◆ **What is required**: Count the lines in the records below that contain the string "label". Reply with the number only.

(Saved entries)
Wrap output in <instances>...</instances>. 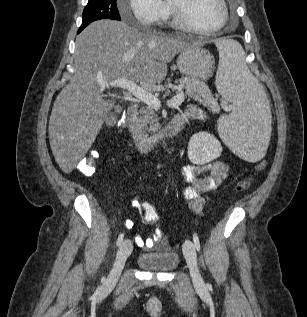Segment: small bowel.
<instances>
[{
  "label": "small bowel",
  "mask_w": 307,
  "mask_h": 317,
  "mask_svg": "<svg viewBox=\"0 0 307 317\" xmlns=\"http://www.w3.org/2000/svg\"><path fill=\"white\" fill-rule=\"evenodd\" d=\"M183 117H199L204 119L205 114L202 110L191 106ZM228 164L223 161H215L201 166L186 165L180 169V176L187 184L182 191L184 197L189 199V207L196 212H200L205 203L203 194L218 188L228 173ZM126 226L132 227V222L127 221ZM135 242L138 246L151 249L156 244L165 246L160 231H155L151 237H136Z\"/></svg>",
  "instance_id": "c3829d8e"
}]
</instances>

==

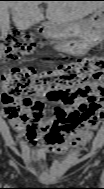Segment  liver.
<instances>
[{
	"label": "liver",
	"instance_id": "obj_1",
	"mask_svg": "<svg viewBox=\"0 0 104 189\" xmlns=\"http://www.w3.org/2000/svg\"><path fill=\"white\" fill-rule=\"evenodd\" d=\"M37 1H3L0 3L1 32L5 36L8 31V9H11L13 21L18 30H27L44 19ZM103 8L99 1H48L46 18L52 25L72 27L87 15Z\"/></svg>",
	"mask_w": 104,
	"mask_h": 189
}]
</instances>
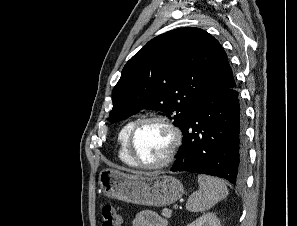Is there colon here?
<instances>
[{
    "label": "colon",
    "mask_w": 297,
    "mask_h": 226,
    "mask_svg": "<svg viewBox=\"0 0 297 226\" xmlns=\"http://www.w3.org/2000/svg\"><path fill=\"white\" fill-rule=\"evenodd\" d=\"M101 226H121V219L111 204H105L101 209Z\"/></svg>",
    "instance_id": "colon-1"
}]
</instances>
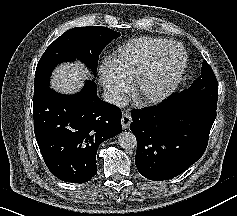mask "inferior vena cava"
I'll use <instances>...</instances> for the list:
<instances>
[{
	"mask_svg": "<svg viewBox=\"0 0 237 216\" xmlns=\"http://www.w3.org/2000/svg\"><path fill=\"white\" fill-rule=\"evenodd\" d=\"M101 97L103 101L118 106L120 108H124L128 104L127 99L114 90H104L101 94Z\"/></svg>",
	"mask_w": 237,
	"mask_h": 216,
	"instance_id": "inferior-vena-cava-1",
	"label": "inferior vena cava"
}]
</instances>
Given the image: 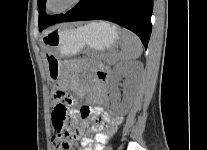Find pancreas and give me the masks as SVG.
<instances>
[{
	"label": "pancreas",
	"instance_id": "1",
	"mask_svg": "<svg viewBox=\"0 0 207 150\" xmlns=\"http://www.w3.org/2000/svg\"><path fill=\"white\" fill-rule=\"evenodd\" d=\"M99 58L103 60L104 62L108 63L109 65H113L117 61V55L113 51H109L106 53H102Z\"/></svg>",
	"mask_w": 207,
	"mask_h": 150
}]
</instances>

◆ **Final result**: 5